WHAT THE EXERCISE ASKS — All of the entries must be reproduced exactly, with no images carried over.

Named joint coordinates
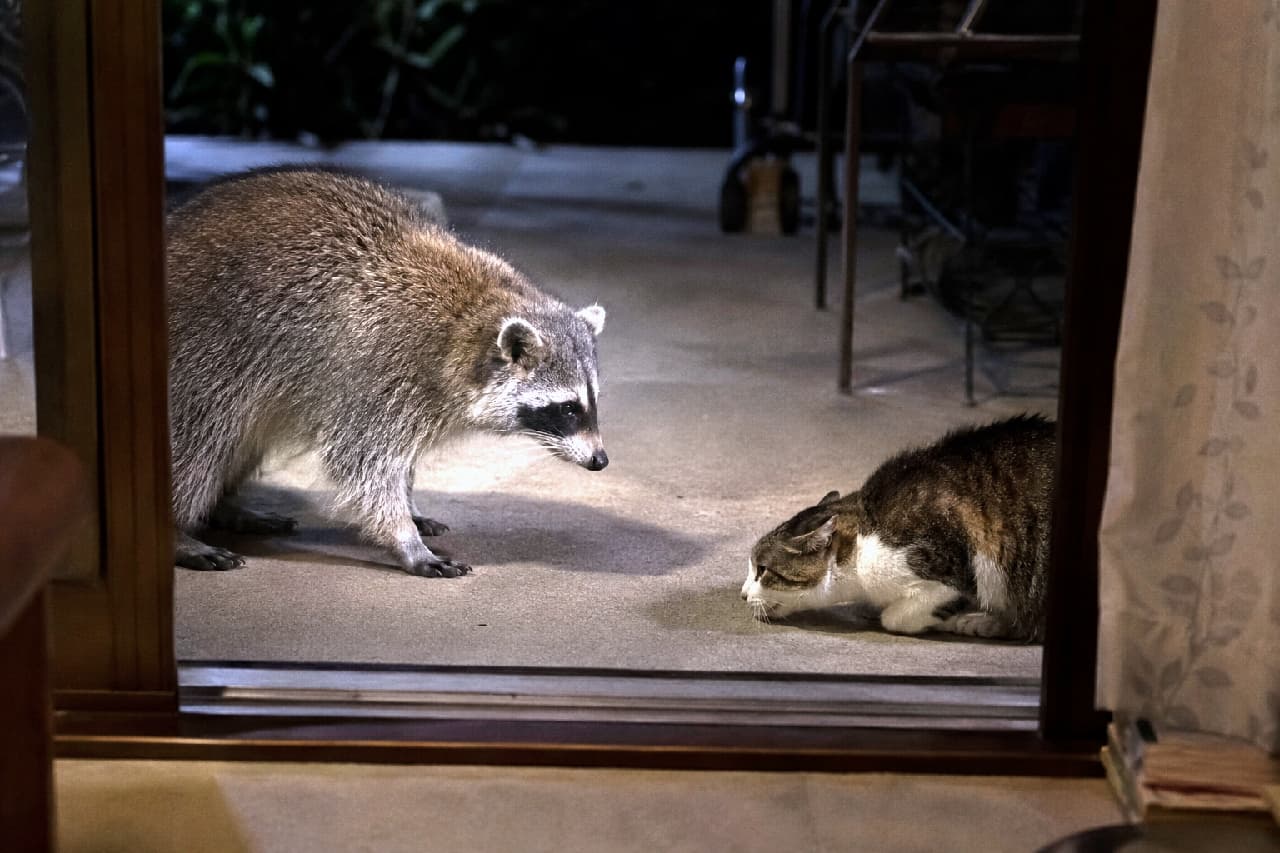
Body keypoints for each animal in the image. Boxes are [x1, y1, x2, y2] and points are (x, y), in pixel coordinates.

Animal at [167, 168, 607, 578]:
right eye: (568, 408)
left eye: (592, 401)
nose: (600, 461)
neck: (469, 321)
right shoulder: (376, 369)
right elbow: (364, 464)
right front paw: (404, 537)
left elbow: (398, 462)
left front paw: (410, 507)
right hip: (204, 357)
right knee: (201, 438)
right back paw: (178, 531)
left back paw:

RESULT FOR THIS EXERCISE —
Body keypoints for each animal in the image. Boxes are [x1, y1, x2, y2] and points are (x, y), in pixel coordinates.

Animal at [167, 168, 607, 578]:
right eye: (568, 408)
left eye: (592, 401)
nose: (600, 461)
neck: (469, 321)
right shoulder: (376, 369)
right elbow: (364, 464)
right front paw: (404, 537)
left elbow: (398, 462)
left front paw: (410, 507)
right hip: (204, 357)
right knee: (201, 438)
right back paw: (178, 531)
left back paw:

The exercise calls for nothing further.